I am a 61yr old woman..........who in November 2024 after a biopsy was told that my "Histology reported atypical hyperplasia with areas with features of grade 1 endometrioid adenocarcinoma”...to say I was shocked was an understatement.......to say I was shocked was an understatement.
Obviously, I had to tell my family, I think that was harder…because when you tell someone you have cancer, they immediately think a death sentence…. that you do not have long to live…. however, this is far from the truth. Having cancer is not a death sentence, I am not saying it might not be for some, but not all cancers are necessarily going to lead to a shortened life.
So began my week to date of trawling through google, reading as much as possible, both good and not so good! You cannot avoid the negative stories they are plenty, but likewise there are many positive stories of how people have turned their cancer around and continued to lead long, fulfilling lives.
After a further meeeting with a surgeon it was decided that my goal is to have a hysterectomy; however, due to my obesity this would be a higher risk than the cancer cells.
We agreed on a treatment plan, where they would perform a uterus scrape and fit me with a Mirina coil, and keep me regularly checked up every 3 months, and during this time I will lose weight for the hysterectomy.
Roll forward 10 months......my weightloss has been hit and miss........a biopsy in July indicated that I might need another resection etc.....
My 2nd Hysteroscopy + resection + insertion of 2 x Mirena coils took place early September, and the histology report shows the cancer cells have not gone away, they have been held in bay, they are Grade 1 with areas of Grade 2 and after the meeting with the Oncology/Gynae team it was decided that it could be possible to go ahead and perform the hysterectomy.
I would need a CT scan as well to determine nothing has spread.......
I have been trying to process this over the past week and I have been really tearful....hopeful one minute and then feeling like it is the end of the world the next.......I am really struggling to hold it together..........maybe the double progeterone isnt helping, maybe thats making me ultra emotional!
Is this normal? how can I keep it together emotionally......I am a Mum, Grandmother and have a very supportive partner....plus I work!
I would love to hear from others who have and are going through similar......hear their experiences x
Hi Lizzie85
Welcome to the Womb group.
I am sorry to hear that you have had a diagnosis of endometrial cancer.
it sounds like your initial diagnosis of atypical hyperplasia with a grade 1 cancer meant that due to your weight it was safer to treat the cancer with hormones and regular checks initially. This is not unusual and there have been a fair few ladies on here who have had similar treatment to give them the opportunity to try to lose a bit of weight.
Losing weight is not easy, particularly when worrying about cancer, and I hope that they have offered some support.
It sounds like the hormone treatment has worked to some degree in that although the cancer has not gone away- it has been held back.

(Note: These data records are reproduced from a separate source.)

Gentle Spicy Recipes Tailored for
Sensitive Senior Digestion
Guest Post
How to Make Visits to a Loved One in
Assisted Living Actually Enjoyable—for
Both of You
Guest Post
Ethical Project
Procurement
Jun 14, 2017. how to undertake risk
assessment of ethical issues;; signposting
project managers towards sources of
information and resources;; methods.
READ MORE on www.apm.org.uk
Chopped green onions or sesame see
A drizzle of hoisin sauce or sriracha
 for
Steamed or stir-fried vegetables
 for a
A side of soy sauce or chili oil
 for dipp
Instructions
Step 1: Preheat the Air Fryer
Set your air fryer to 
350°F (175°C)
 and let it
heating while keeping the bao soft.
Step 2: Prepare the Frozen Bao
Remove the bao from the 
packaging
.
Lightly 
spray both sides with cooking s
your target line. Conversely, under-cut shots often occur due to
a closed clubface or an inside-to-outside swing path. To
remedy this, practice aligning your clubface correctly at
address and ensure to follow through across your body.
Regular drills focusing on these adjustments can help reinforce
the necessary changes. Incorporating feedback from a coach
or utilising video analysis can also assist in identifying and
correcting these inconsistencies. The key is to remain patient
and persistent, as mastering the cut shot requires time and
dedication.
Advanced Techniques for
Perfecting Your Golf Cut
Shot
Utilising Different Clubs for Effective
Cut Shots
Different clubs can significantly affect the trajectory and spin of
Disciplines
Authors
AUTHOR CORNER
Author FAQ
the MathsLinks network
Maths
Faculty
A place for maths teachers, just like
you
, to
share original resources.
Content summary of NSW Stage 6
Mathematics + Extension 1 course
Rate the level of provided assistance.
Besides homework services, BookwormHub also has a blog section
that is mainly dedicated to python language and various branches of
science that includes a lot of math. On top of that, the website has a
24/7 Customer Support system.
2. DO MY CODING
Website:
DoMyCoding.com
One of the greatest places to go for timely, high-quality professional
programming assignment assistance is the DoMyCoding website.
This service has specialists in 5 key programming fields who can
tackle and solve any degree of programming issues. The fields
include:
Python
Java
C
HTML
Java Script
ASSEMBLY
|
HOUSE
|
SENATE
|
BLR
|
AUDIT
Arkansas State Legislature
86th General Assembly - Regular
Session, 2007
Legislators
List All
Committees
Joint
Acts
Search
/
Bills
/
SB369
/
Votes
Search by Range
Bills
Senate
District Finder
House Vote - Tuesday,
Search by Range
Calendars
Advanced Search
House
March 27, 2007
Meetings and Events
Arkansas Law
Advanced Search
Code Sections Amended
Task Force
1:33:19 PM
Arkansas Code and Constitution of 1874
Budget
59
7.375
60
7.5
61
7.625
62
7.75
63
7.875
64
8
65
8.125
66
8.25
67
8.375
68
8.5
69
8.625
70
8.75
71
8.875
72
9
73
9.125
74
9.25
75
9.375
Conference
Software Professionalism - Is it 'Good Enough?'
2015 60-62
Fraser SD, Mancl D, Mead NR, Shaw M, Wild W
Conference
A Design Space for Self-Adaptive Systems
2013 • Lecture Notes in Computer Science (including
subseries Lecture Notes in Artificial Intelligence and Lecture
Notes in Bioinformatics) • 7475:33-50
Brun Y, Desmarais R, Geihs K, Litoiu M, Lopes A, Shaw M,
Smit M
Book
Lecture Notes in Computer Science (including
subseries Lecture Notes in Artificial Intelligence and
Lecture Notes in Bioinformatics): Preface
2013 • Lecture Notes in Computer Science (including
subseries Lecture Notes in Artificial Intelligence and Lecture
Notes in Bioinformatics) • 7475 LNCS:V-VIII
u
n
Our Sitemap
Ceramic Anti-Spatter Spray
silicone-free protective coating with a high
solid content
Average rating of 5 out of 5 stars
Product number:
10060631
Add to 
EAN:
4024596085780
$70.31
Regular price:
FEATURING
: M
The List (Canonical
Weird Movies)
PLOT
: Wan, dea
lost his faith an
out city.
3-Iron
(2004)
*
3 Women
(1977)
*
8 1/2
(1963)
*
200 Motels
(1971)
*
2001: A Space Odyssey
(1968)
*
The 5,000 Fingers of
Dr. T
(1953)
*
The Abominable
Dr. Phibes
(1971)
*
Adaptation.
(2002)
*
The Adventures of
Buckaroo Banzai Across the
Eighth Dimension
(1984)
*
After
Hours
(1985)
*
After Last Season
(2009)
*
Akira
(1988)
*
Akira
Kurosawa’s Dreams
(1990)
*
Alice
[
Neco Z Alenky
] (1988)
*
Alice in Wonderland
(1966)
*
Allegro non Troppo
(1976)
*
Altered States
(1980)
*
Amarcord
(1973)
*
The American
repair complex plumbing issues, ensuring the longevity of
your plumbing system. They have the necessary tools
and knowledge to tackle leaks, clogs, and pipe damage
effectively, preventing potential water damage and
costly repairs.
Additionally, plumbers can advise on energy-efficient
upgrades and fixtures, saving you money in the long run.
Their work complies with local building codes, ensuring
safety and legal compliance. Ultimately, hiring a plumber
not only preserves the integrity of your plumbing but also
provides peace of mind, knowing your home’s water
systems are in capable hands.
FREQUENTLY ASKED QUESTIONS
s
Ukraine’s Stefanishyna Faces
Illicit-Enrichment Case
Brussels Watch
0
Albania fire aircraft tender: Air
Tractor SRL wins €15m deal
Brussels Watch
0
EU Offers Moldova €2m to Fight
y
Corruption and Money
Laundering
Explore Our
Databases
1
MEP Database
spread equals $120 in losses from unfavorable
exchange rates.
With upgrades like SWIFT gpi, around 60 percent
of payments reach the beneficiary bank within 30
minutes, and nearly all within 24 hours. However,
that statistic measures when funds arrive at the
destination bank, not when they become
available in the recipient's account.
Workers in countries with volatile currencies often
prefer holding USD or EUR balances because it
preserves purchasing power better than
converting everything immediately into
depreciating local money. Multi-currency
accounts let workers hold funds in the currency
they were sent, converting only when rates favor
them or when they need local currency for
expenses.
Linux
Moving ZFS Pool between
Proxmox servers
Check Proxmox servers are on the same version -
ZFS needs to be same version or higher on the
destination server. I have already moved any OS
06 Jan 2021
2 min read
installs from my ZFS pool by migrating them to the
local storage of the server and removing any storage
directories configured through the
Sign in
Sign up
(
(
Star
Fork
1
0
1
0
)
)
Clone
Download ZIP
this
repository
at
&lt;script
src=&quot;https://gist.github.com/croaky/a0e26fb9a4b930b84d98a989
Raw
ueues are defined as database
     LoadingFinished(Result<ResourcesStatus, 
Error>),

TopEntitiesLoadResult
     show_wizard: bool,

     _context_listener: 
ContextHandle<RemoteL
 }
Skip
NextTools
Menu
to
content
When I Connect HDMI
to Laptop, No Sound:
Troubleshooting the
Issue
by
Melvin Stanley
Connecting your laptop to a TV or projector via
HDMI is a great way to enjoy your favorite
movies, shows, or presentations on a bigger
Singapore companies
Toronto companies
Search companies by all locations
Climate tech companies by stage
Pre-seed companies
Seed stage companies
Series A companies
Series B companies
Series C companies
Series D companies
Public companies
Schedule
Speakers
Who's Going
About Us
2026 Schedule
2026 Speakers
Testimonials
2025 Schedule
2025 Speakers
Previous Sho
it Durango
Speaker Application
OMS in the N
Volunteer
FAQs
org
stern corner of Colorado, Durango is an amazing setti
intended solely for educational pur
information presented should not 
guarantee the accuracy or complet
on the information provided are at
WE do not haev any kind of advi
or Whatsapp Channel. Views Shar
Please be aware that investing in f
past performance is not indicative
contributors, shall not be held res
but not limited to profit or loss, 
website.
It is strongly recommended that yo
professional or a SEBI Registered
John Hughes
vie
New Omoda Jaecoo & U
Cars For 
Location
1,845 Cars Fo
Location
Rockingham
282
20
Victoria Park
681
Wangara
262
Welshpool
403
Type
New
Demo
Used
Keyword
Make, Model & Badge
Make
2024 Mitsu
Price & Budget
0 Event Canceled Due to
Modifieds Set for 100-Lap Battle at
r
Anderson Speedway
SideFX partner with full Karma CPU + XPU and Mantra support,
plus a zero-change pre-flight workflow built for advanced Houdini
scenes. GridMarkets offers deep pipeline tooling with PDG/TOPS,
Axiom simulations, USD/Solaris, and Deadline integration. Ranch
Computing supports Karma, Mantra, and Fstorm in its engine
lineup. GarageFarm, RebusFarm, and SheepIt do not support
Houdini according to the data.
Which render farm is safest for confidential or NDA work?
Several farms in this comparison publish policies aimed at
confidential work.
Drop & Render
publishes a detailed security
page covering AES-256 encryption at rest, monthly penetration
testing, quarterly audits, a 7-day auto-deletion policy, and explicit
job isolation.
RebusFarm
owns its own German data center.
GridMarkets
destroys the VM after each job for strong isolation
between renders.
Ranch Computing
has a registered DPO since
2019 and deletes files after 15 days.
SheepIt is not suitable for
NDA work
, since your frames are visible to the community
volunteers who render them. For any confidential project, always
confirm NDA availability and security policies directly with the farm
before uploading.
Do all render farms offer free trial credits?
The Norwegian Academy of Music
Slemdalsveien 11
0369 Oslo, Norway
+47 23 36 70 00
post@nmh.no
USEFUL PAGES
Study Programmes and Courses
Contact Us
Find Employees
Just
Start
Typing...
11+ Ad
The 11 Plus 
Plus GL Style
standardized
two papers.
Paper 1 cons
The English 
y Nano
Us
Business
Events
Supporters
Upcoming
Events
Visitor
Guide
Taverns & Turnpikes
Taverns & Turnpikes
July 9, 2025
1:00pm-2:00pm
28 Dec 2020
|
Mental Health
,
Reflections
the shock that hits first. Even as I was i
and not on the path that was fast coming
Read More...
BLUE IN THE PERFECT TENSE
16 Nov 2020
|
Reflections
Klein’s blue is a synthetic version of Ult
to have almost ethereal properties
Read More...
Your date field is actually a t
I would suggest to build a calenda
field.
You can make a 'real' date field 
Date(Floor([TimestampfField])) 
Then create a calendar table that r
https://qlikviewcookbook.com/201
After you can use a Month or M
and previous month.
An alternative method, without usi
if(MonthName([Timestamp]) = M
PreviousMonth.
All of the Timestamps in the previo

Because the cancer did not go and there is evidence of some grade 2 cells then it would be normal to have all the information put to the MDT and for them to have a look again at the best possible treatment. A CT scan is the routine next step. What they are doing is getting a provisional stage and grade before the possible hysterectomy.
It is always difficult to process a cancer diagnosis, especially where a treatment has been given and it has not been as successful as they initially hoped. To hear that there may need to be surgery is an anxious time. CT scans also can make you worry. It is very normal to feel ultra emotional and I remember my feelings being all over the place. All I can suggest is to go with the flow a bit and know that you are not alone in feeling like it. I felt better once I had finished the testing and had my treatment plan in place. It helped to know what was going to happen and when.
The hormonal treatment itself can make people feel very emotional.
Talking can help and do give the Support Line a call if it would help to speak to one of the nurses. They are there 8am-8pm daily.
I hope that your CT can be done quickly but in the meantime we are here if you need us.
Jane
I’m not surprised your emotions are all over the place, you have been dealing with this a long time, and now the message has changed re having a hysterectomy! Think you just need some “ me time” to process this and get ready. I was surprised how calm I was before the op and recovered quickly. Good luck with the scan.